#### WHAT YOU HAVE TO DO
Format every line of the rows below as a Markdown table with two columns, "Num" for the line's number and "Text" for the line itself. Leave out blank lines.
─── RECORDS SHOWN
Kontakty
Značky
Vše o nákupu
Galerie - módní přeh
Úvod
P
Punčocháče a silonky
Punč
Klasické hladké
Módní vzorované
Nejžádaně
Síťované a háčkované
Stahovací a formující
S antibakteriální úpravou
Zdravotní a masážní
──────
#### SOLVED EXERCISE
| Num | Text |
|---|---|
| 1 | Kontakty |
| 2 | Značky |
| 3 | Vše o nákupu |
| 4 | Galerie - módní přeh |
| 5 | Úvod |
| 6 | P |
| 7 | Punčocháče a silonky |
| 8 | Punč |
| 9 | Klasické hladké |
| 10 | Módní vzorované |
| 11 | Nejžádaně |
| 12 | Síťované a háčkované |
| 13 | Stahovací a formující |
| 14 | S antibakteriální úpravou |
| 15 | Zdravotní a masážní |